Back to Understanding How Young Children Learn: Bringing the Science of Child Development to the Classroom
Because little kids can't tell you how their minds work and what makes them learn, you need this book about new scientific discoveries that explain how young children learn and what teachers can do to use those findings to enhance classroom teaching. Discover where the desire to learn comes from and what occurs during children's development to wire their brains for attention, language, curiosity, and memory. Included with the author's clear explanations of how young children learn are examples of classroom strategies that enhance children's motivation, attention, and memory. Learn why and how to
- Encourage children to take intellectual risks.
- Plan an "outrageous lesson" and occasionally add surprises to your classroom.
- Provide children with choices and avoid high-stakes situations.
- Incorporate meditation and free play into lessons.
- Schedule time for children to let out their physical energy.
- Use storytelling for conveying new content.
- Add emotional hooks to lesson and unit plans.
Even seasoned teachers, who already know through experience how young minds work, need this book to bolster their practice with scientificce evidence on effective teaching of young children.
(ASCD book, 2012) 7" x 9", 200 pages.
Also available as an E-Book!
Book Reviews of Understanding How Young Children Learn: Bringing the Science of Child Development to the Classroom
"Wendy Ostroff has written a must-read book for students in teacher training programs, new teachers, and classroom veterans. Drawing on scientific studies of children’s development, Ostroff provides how-to guidelines for helping children learn, and most important, she provides specific classroom strategies teachers can easily incorporate into their daily lesson plans. This is a book teachers will treasure!"

***

◆ Exercise aim
Reproduce everything in the book description from "Even seasoned teachers, who" down to "as an E-Book!".

***

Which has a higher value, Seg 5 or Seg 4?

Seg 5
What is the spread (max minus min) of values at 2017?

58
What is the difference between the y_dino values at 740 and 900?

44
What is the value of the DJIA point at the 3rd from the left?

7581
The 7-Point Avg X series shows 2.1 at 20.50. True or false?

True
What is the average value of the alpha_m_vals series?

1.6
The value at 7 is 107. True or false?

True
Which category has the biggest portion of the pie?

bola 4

***

◆ Completed exercise
Even seasoned teachers, who already know through experience how young minds work, need this book to bolster their practice with scientificce evidence on effective teaching of young children.
(ASCD book, 2012) 7" x 9", 200 pages.
Also available as an E-Book!